Domande:
1. Riscrivi il testo sul matrimonio da "Arriviamo alle 11.00" a "degli anni 60-70.", sostituendo "camerieri" con "baristi".
2. Secondo il testo sul matrimonio, a che ora si arriva all'Arena di Milano?
3. Elenca tutti i film che il testo sul matrimonio cita come modello del concetto di "vestito elegante" della vecchia scuola.
**** Estratto del testo
PER LE STRADE DI LAMBROOKLYN: WHITE WEDDING
PER LE STRADE DI LAMBROOKLYN: WHITE WEDDING
ovvero:
EVEN DRUNK PUNKS GET MARRIED
Corrado e Titti si sono sposati sabato scorso. Molti si chiederanno perché.
Magari perché dopo dieci anni che stanno insieme volevano vivacizzare il rapporto.
Magari perché era una scusa buona per tenere chiuso il negozio al sabato.
Magari perché Corrado passa troppo tempo con giovinetti sbarbati nel dungeon di Dauntaun.
Magari perché, con la gnugna a 200 al grammo tutto è troppo destroy e comunque sono meglio i Terror.
Magari perché essendosi conosciuti per le strade di Lambrooklyn mi davano lo spunto per una nuova puntata della saga.
Magari perché.
Arriviamo alle 11.00 all'Arena di Milano dove, in uno spazio tolto alle palestre dell'ardimento mussoliniano, l'alacre governo cittadino ha installato una sala comunale etnobarocca.
Incrociata per strada, la Fagghiomachine arancione contiene i 4 camerieri di Dauntaun in divisa d'ordinanza, tra cui spicca Marrabbio in un misto-lino le cui trasparenze non nascondono nè i tatuaggi nè l'assoluta mancanza di muscoli pettorali.
Il resto degli invitati arrivano per gruppi d'interesse:
I PARENTI DEGLI SPOSI, che, abituati alle ruspanti maniere dello sposo e alle dubbie frequentazioni della sposa, non sono per niente impressionati dalla folta rappresentanza di punk, tatuati e ubriaconi vestiti a festa, e commentano l'ambaradan in slang ostico ai non meneghini.
Io eleggo capo della scena un signore la cui imponente panza mette sotto il tavolo tutti i falsi magri tra noi figli degli anni 60-70.
La VECCHIA SCUOLA, compresa di ex frequentatori della scena hc con prole, compagni di sbronze al bancone del Totem e compagni di lotte tra gli scavezzacollo del movimentismo autonomèn, il cui concetto di "vestito elegante" è eviscerato da film come Goodfellas, Donnie Brasco, Le Iene, ma sopratutto Amici Miei.
********
**** Dati da analizzare
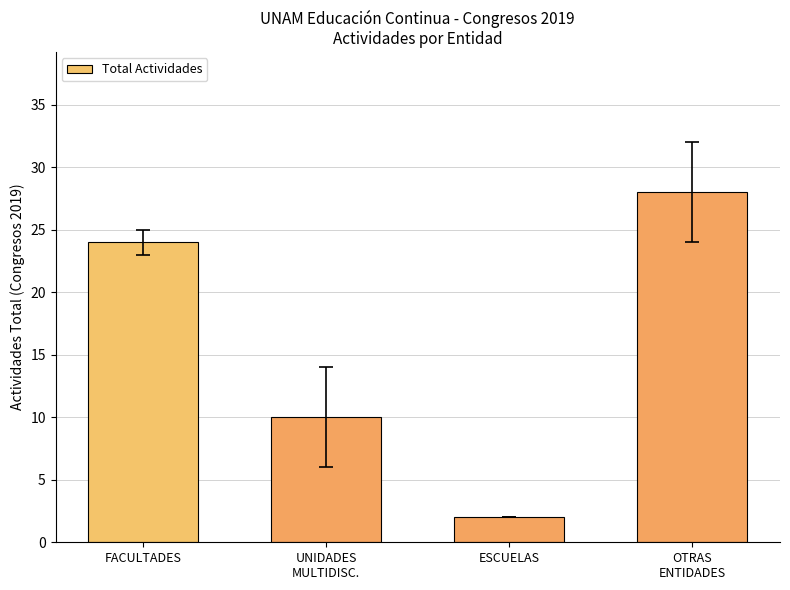

How many values are below 24?

2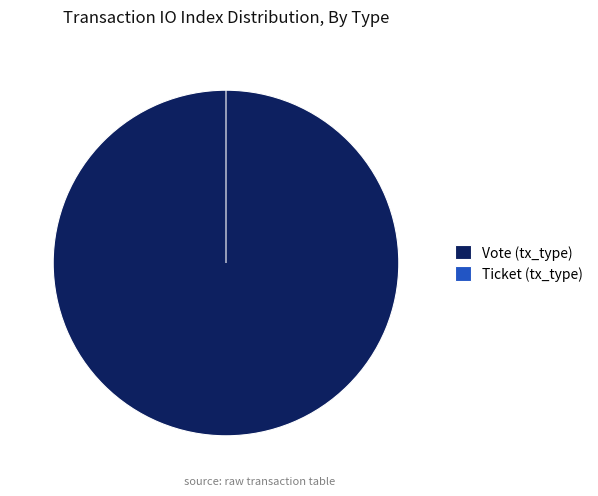

Which slice is the largest?

Vote (tx_type)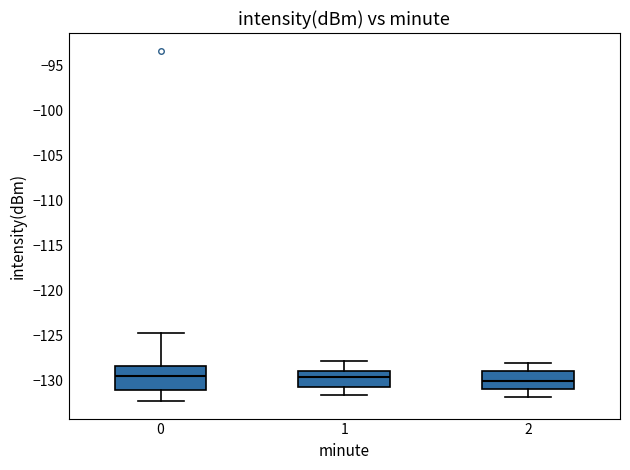

Where is the upper edge of the box at x = 1 on the y-axis? The values are not printed on the chart, so give them approximately, as read against the axis.

-129.0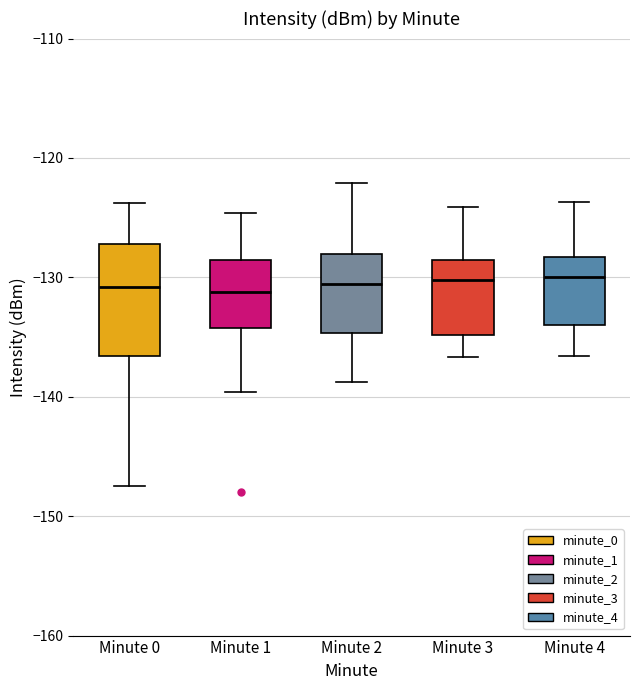

Where does the median line of the box for Minute 0 sit on the y-axis? The values are not printed on the chart, so give them approximately, as read against the axis.

-131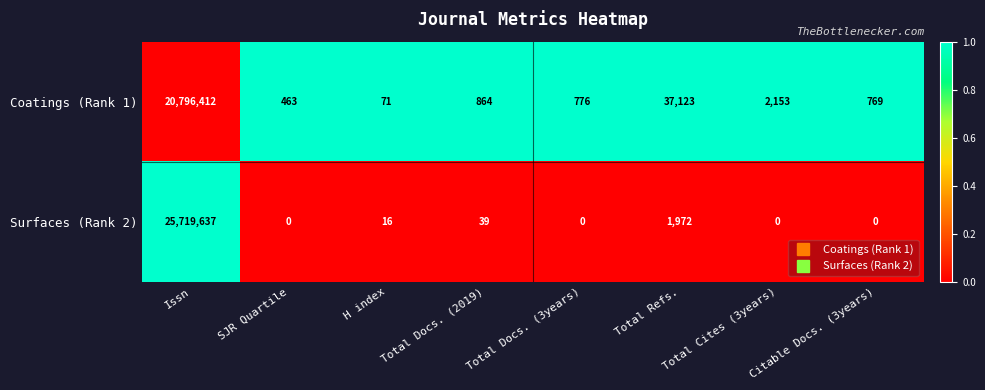

Rank the series by their average value, from highest to lowest.

Surfaces (Rank 2), Coatings (Rank 1)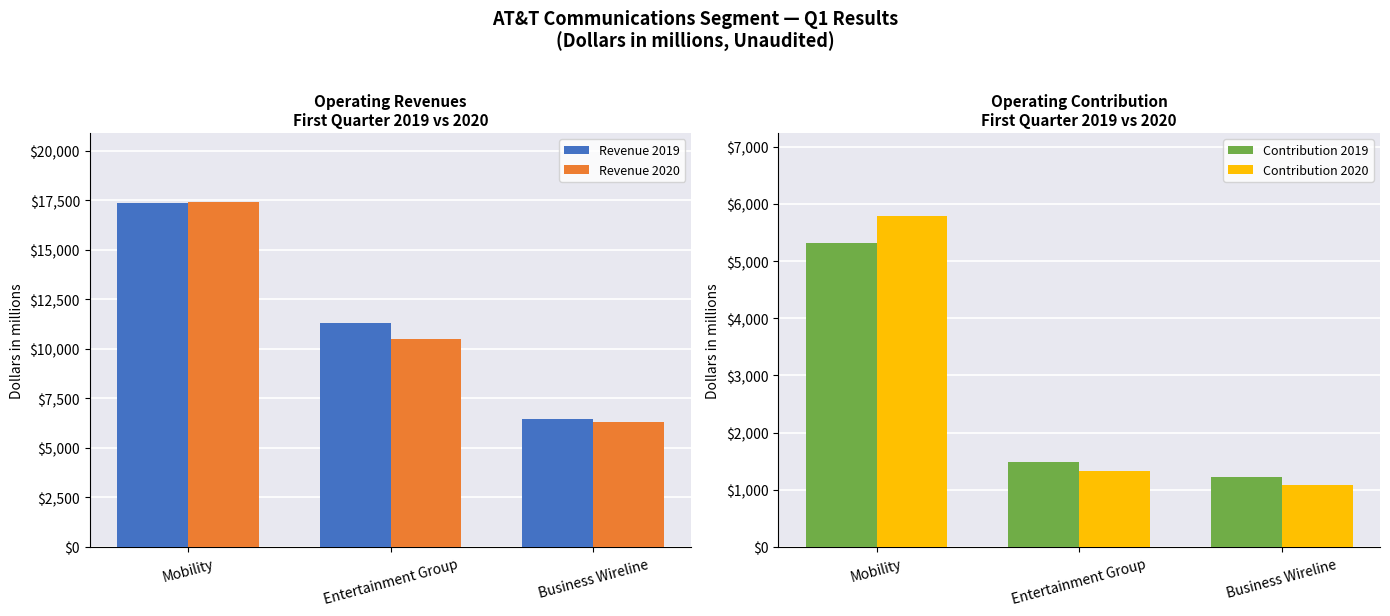

Read the Revenue 2020 value at Mobility, to the nearest 100.

17400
********
Risultati dell'esercizio:
1.
Arriviamo alle 11.00 all'Arena di Milano dove, in uno spazio tolto alle palestre dell'ardimento mussoliniano, l'alacre governo cittadino ha installato una sala comunale etnobarocca.
Incrociata per strada, la Fagghiomachine arancione contiene i 4 baristi di Dauntaun in divisa d'ordinanza, tra cui spicca Marrabbio in un misto-lino le cui trasparenze non nascondono nè i tatuaggi nè l'assoluta mancanza di muscoli pettorali.
Il resto degli invitati arrivano per gruppi d'interesse:
I PARENTI DEGLI SPOSI, che, abituati alle ruspanti maniere dello sposo e alle dubbie frequentazioni della sposa, non sono per niente impressionati dalla folta rappresentanza di punk, tatuati e ubriaconi vestiti a festa, e commentano l'ambaradan in slang ostico ai non meneghini.
Io eleggo capo della scena un signore la cui imponente panza mette sotto il tavolo tutti i falsi magri tra noi figli degli anni 60-70.

2. Alle 11.00.

3. Goodfellas, Donnie Brasco, Le Iene, Amici Miei